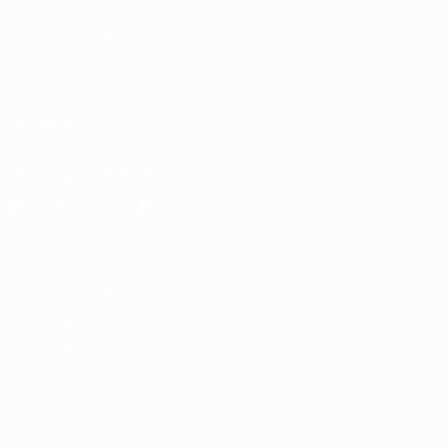
ELEGIR IDIOMA
Español
English
Français
Deutsch
Русский
Español
Italiano
Português
SÍGANOS EN
Descarga la app oficial
Privacidad
Términos y condiciones
Política de cookies
Ajustes de privacidad
© 1998-2026 UEFA. Todos los derechos reservados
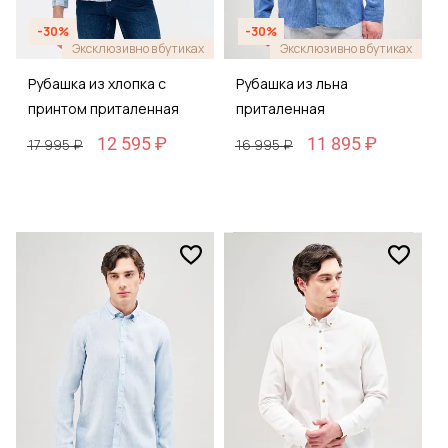
-30%
-30%
Эксклюзивно в бутиках
Эксклюзивно в бутиках
Рубашка из хлопка с
Рубашка из льна
принтом приталенная
приталенная
12 595 ₽
11 895 ₽
17 995 ₽
16 995 ₽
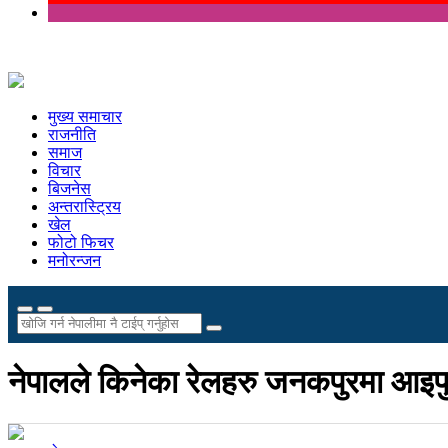
मुख्य समाचार
राजनीति
समाज
विचार
बिजनेस
अन्तरास्ट्रिय
खेल
फोटो फिचर
मनोरन्जन
नेपालले किनेका रेलहरु जनकपुरमा आइपु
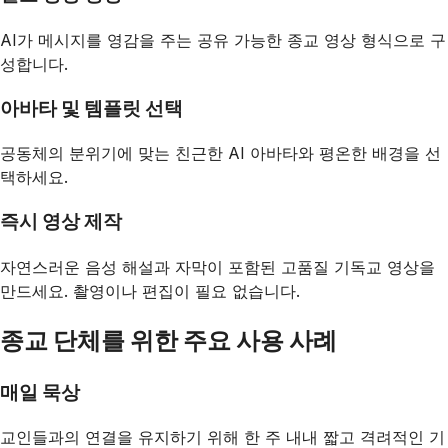
AI가 메시지를 영감을 주는 공유 가능한 종교 영상 형식으로 구
성합니다.
아바타 및 템플릿 선택
공동체의 분위기에 맞는 친근한 AI 아바타와 평온한 배경을 선
택하세요.
즉시 영상 제작
자연스러운 음성 해설과 자막이 포함된 고품질 기독교 영상을
만드세요. 촬영이나 편집이 필요 없습니다.
종교 단체를 위한 주요 사용 사례
매일 묵상
교인들과의 연결을 유지하기 위해 한 주 내내 짧고 격려적인 기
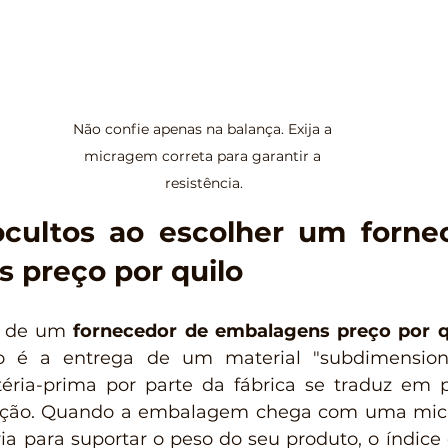
Não confie apenas na balança. Exija a 
micragem correta para garantir a 
resistência.
ocultos ao escolher um forne
 preço por quilo
l de um 
fornecedor de embalagens preço por q
co é a entrega de um material "subdimension
ia-prima por parte da fábrica se traduz em pre
dição. Quando a embalagem chega com uma mic
ia para suportar o peso do seu produto, o índice 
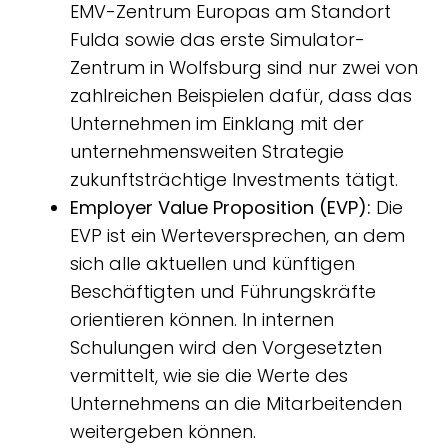
EMV-Zentrum Europas am Standort
Fulda sowie das erste Simulator-
Zentrum in Wolfsburg sind nur zwei von
zahlreichen Beispielen dafür, dass das
Unternehmen im Einklang mit der
unternehmensweiten Strategie
zukunftsträchtige Investments tätigt.
Employer Value Proposition (EVP):
Die
EVP ist ein Werteversprechen, an dem
sich alle aktuellen und künftigen
Beschäftigten und Führungskräfte
orientieren können. In internen
Schulungen wird den Vorgesetzten
vermittelt, wie sie die Werte des
Unternehmens an die Mitarbeitenden
weitergeben können.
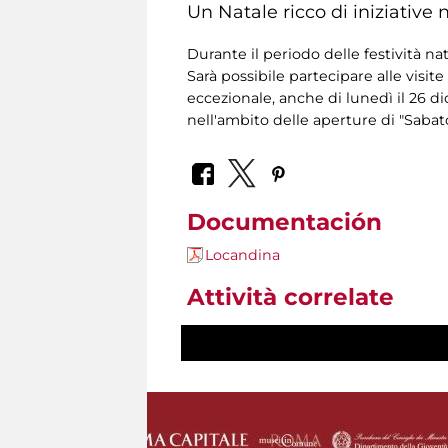
Un Natale ricco di iniziativ
Durante il periodo delle festività nat
Sarà possibile partecipare alle visite
eccezionale, anche di lunedì il 26 d
nell'ambito delle aperture di "Sabat
Documentación
Locandina
Attività correlate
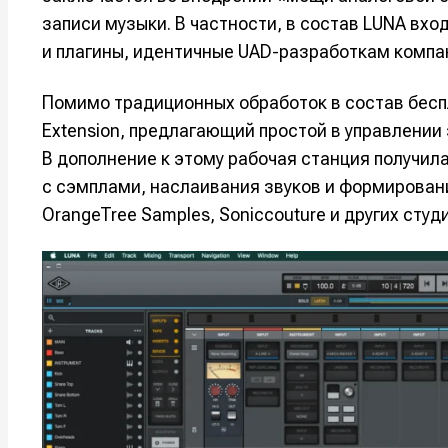
записи музыки. В частности, в состав LUNA вх
и плагины, идентичные UAD-разработкам компа
Помимо традиционных обработок в состав бесп
Extension, предлагающий простой в управлении
В дополнение к этому рабочая станция получила
с сэмплами, наслаивания звуков и формирования
OrangeTree Samples, Soniccouture и других студи
Написани
Написани
Исполнен
Исполнен
Продакш
Продакш
Инструм
Инструм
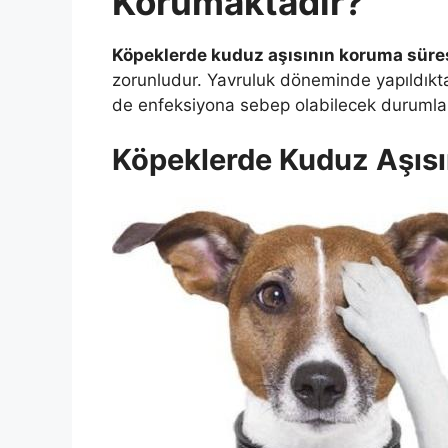
Korumaktadır?
Köpeklerde kuduz aşısının koruma süre
zorunludur. Yavruluk döneminde yapıldıkt
de enfeksiyona sebep olabilecek durumlara
Köpeklerde Kuduz Aşısın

- Work order:
If a line of the data holds the string "delle", count it. Then state the total and nothing more.

- Written response:
2